Bear in mind that your methods might not work for them. Besides, they should build their own sales mindset and learn how to handle different situations independently. You don’t want copycats, but a team of creative salespeople who are capable of finding their path.
A useful exercise might be having them sit on a demo with you and giving their opinion about how it went and what they would have done differently.
5. Conduct In-Depth Product or Service Training
Your new sales reps have to know your product or service inside out!

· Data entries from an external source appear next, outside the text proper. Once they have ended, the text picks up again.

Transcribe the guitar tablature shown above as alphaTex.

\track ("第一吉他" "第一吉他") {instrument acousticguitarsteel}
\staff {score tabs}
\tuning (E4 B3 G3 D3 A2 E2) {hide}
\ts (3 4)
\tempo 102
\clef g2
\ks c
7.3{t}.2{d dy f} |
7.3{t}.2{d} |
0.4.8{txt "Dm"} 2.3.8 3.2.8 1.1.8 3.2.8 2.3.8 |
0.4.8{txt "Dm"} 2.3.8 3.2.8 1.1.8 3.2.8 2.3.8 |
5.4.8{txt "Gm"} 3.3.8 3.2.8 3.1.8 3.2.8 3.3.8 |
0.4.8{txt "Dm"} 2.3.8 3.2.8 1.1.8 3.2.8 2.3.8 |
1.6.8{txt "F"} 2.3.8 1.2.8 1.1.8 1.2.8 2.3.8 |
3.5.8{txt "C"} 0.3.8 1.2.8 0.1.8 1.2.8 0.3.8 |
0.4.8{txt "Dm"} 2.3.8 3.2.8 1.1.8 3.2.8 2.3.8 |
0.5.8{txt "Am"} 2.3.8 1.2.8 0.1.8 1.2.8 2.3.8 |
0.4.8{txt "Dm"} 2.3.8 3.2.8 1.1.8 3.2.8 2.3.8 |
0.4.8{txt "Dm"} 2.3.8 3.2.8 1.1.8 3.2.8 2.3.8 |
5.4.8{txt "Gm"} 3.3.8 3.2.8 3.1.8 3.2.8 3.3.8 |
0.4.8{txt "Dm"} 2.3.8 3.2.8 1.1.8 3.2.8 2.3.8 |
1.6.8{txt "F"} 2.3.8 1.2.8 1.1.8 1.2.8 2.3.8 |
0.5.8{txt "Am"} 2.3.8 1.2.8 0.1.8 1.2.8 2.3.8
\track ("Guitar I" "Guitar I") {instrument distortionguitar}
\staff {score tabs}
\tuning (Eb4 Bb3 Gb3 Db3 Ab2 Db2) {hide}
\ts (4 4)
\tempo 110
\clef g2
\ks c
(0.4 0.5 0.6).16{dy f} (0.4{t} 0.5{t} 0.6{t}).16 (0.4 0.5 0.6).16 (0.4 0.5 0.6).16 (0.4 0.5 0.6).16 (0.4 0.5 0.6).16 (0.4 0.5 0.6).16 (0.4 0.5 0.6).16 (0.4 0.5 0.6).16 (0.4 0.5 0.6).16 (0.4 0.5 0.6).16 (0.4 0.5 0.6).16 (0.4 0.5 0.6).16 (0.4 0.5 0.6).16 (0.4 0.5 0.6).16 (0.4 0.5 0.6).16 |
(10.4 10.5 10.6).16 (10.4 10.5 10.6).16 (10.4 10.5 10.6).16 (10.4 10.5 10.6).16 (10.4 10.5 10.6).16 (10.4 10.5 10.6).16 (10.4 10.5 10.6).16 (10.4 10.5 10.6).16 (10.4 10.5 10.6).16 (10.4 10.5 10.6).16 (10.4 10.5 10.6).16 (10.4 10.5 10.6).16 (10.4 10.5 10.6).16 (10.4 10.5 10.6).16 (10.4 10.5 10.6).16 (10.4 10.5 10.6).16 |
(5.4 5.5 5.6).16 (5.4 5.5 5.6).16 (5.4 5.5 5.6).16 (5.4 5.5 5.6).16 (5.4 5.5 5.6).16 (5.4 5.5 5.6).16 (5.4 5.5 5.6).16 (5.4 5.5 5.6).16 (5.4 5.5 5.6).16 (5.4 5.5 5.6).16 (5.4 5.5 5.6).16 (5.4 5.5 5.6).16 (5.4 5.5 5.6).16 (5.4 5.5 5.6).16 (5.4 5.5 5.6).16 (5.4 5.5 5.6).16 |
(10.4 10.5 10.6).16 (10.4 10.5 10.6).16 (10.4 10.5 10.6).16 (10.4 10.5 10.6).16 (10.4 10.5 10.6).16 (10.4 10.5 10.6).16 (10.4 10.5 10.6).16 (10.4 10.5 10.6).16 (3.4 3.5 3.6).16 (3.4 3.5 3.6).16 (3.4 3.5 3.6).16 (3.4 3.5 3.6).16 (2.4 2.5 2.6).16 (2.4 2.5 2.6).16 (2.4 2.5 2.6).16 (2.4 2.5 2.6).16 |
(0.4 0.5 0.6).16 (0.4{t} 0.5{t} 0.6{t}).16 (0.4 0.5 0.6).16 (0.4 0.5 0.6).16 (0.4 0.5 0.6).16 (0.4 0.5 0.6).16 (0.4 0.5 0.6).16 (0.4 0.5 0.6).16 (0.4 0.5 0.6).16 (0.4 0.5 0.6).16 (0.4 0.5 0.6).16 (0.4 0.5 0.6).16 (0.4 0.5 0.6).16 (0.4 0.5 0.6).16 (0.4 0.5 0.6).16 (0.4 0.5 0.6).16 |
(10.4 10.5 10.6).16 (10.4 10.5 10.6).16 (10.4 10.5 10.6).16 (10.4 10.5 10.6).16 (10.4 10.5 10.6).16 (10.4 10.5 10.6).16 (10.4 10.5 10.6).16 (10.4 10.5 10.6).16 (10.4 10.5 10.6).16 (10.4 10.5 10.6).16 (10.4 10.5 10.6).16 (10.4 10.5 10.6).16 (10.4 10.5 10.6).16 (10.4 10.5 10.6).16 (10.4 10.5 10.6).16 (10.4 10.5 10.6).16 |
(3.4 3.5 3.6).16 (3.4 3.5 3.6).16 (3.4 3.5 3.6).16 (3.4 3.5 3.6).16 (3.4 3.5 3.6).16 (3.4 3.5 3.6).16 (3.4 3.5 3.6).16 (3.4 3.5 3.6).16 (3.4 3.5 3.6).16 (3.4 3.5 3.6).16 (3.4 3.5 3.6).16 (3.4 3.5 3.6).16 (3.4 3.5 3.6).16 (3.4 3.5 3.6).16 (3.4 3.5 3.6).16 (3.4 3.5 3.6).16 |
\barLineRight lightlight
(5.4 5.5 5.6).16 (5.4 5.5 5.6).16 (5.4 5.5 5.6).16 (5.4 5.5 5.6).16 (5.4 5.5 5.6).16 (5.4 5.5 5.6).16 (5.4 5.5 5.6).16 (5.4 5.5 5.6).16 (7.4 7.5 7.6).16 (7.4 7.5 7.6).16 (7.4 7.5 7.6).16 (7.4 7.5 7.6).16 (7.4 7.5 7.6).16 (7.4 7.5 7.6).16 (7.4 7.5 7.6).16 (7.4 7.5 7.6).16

And we’re not talking about the usual basic stuff – features, functionalities, and benefits, as that goes without saying.
What your onboarding should achieve is a high level of expertise regarding your offerings, so that your sales reps can overcome objections and talk their prospects into making a purchase.
However, gaining confidence in this respect also comes with experience, meaning that it takes some time and hundreds of conversations with prospects and customers to reach that level. In other words, there’s no need to pressure your new reps into learning everything there is right away.
The best way to start is by providing them with a strong foundation and instructing them to learn as much as they can along the way.
Some of the most important aspects of this training are:
- Showing your sales rep how to use your product or service. Do it just like you would do if they were a customer. This perspective will help them both understand how it works, as well as what they should focus on when presenting it to their prospects.
- Educating them about the short and long-term benefits of your product or service, that is, how it will improve every individual customer’s life.
- Covering relevant areas related to your product or service. Your sales reps should be well-informed and knowledgeable regarding their prospects’ pain points, needs, and preferences. In other words, if you’re offering chatbots for the insurance industry, your sales reps should understand the insurance sector and its challenges and use proper jargon or industry-specific terms.